Un elenco completo dei processori Intel interessati dalla vulnerabilità CVE-2023-23583, nonché consigli per risolverla, sono disponibili qui .L’esperto di Google Tavis Ormandy ha affermato che la vulnerabilità è stata scoperta in modo indipendente da diversi team di ricerca di Google, tra cui Google Information Security Engineering e il team silifuzz, che ha denominato il problema come Reptar.

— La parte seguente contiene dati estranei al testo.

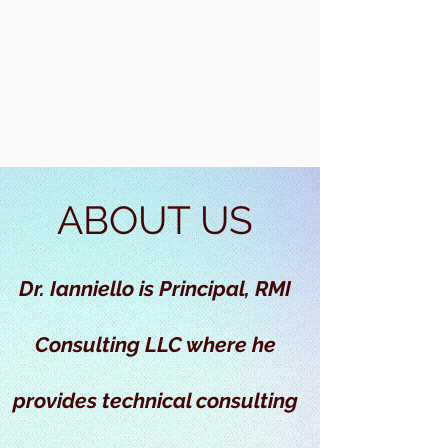
ABOUT US
Dr. Ianniello is Principal, RMI
Consulting LLC where he
provides technical consulting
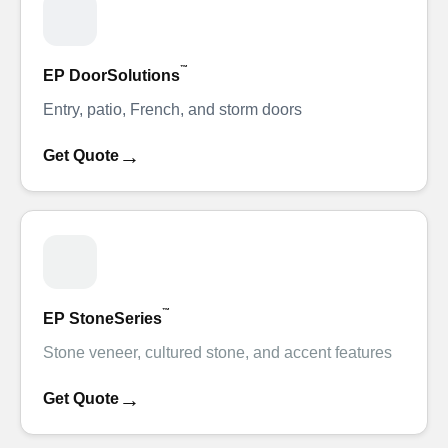
™
EP DoorSolutions
Entry, patio, French, and storm doors
→
Get Quote
™
EP StoneSeries
Stone veneer, cultured stone, and accent features
→
Get Quote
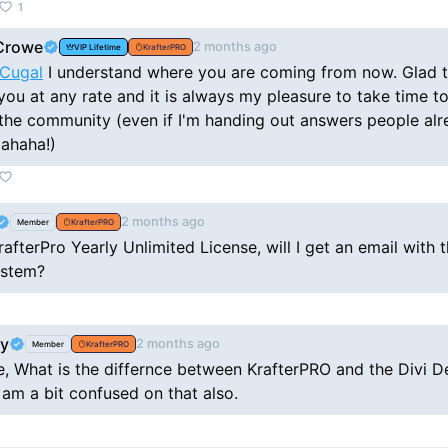
1
Crowe
2 months ago
VIP Lifetime
KrafterPRO
Cugal
I understand where you are coming from now. Glad to hear
you at any rate and it is always my pleasure to take time t
 the community (even if I'm handing out answers people al
ahaha!)
2 months ago
Member
KrafterPRO
rafterPro Yearly Unlimited License, will I get an email with t
ystem?
by
2 months ago
Member
KrafterPRO
e, What is the differnce between KrafterPRO and the Divi D
 am a bit confused on that also.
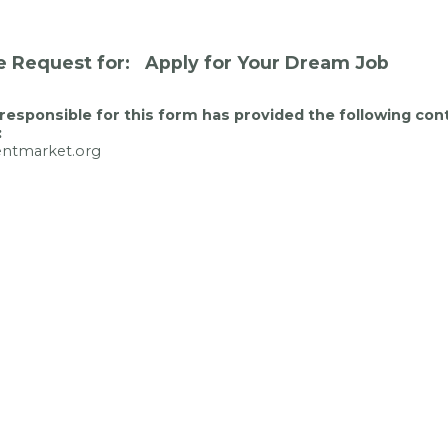
e Request for: Apply for Your Dream Job
responsible for this form has provided the following con
:
entmarket.org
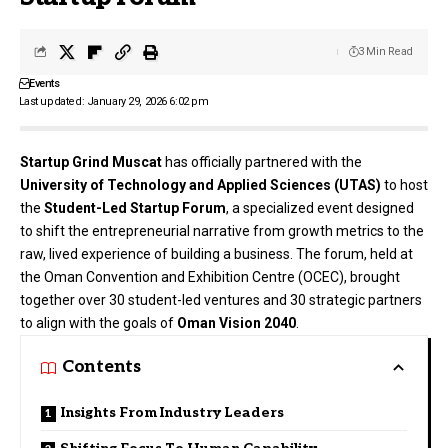
3 Min Read
Events
Last updated: January 29, 2026 6:02 pm
Startup Grind Muscat
has officially partnered with the
University of Technology and Applied Sciences (UTAS)
to host
the
Student-Led Startup Forum
, a specialized event designed
to shift the entrepreneurial narrative from growth metrics to the
raw, lived experience of building a business. The forum, held at
the Oman Convention and Exhibition Centre (OCEC), brought
together over 30 student-led ventures and 30 strategic partners
to align with the goals of
Oman Vision 2040
.
Contents
Insights From Industry Leaders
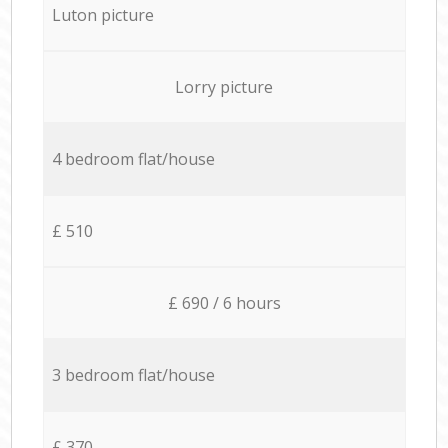
Luton picture
Lorry picture
4 bedroom flat/house
£ 510
£ 690 / 6 hours
3 bedroom flat/house
£ 370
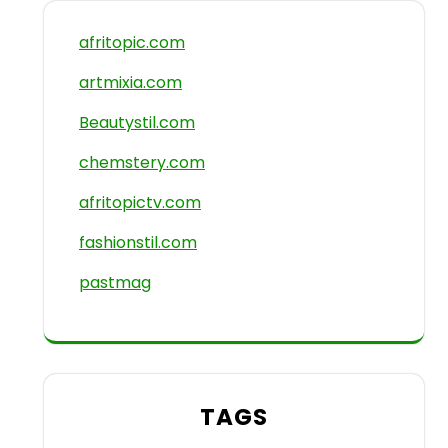
afritopic.com
artmixia.com
Beautystil.com
chemstery.com
afritopictv.com
fashionstil.com
pastmag
TAGS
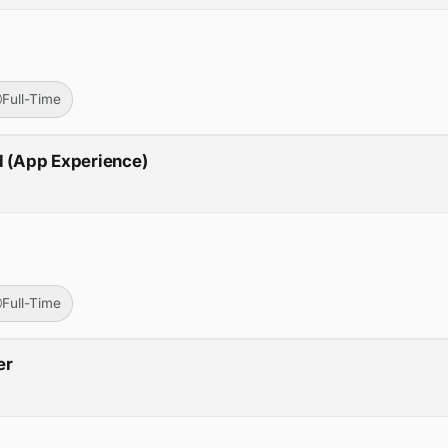
Full-Time
d (App Experience)
Full-Time
er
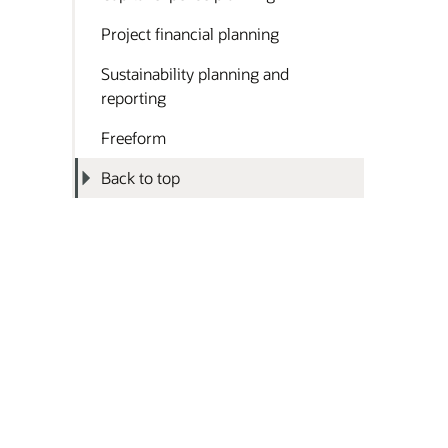
Project financial planning
Sustainability planning and
reporting
Freeform
Back to top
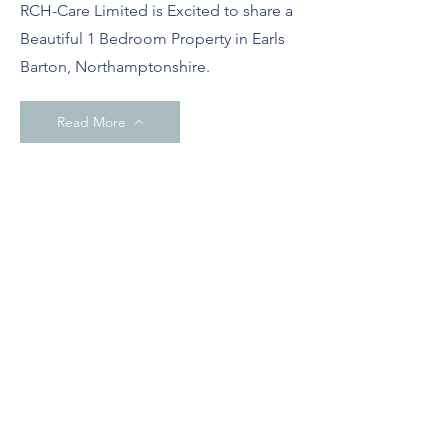
RCH-Care Limited is Excited to share a
Beautiful 1 Bedroom Property in Earls
Barton, Northamptonshire.
Read More
March 2024
(Now full)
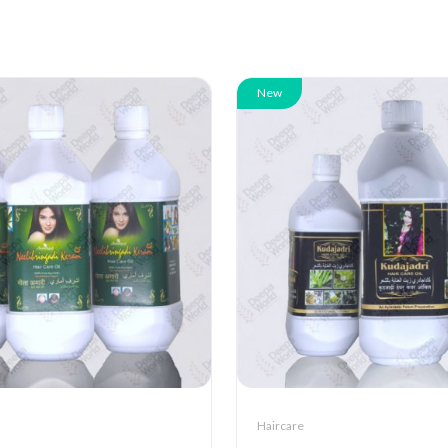
New
Haircare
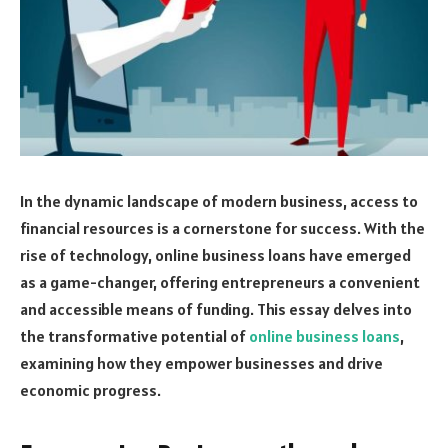
In the dynamic landscape of modern business, access to
financial resources is a cornerstone for success. With the
rise of technology, online business loans have emerged
as a game-changer, offering entrepreneurs a convenient
and accessible means of funding. This essay delves into
the transformative potential of
online business loans
,
examining how they empower businesses and drive
economic progress.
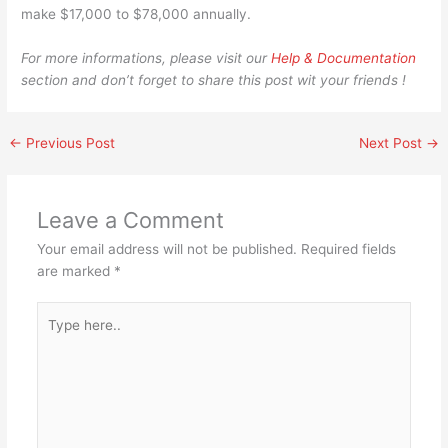
make $17,000 to $78,000 annually.
For more informations, please visit our
Help & Documentation
section and don’t forget to share this post wit your friends !
←
Previous Post
Next Post
→
Leave a Comment
Your email address will not be published.
Required fields
are marked
*
Type
here..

Come ha spiegato Phil Venables, vicepresidente e CISO di Google Cloud, il bug è legato al “modo in cui i prefissi ridondanti vengono interpretati dal processore, il che, se sfruttato con successo, porta a superare i limiti di sicurezza”. Durante il test del problema, Ormandy ha scoperto che i prefissi ridondanti, che normalmente dovrebbero essere ignorati, causavano un “comportamento molto strano” a causa della vulnerabilità.
Secondo Google, un utente malintenzionato in un ambiente virtuale multiutente potrebbe sfruttare questa vulnerabilità per attaccare una macchina ospite, provocando l’arresto dell’host e comportando anche una negazione del servizio per gli altri guest su quell’host. Inoltre, come notato sopra, il problema può portare alla divulgazione di informazioni e all’escalation dei privilegi.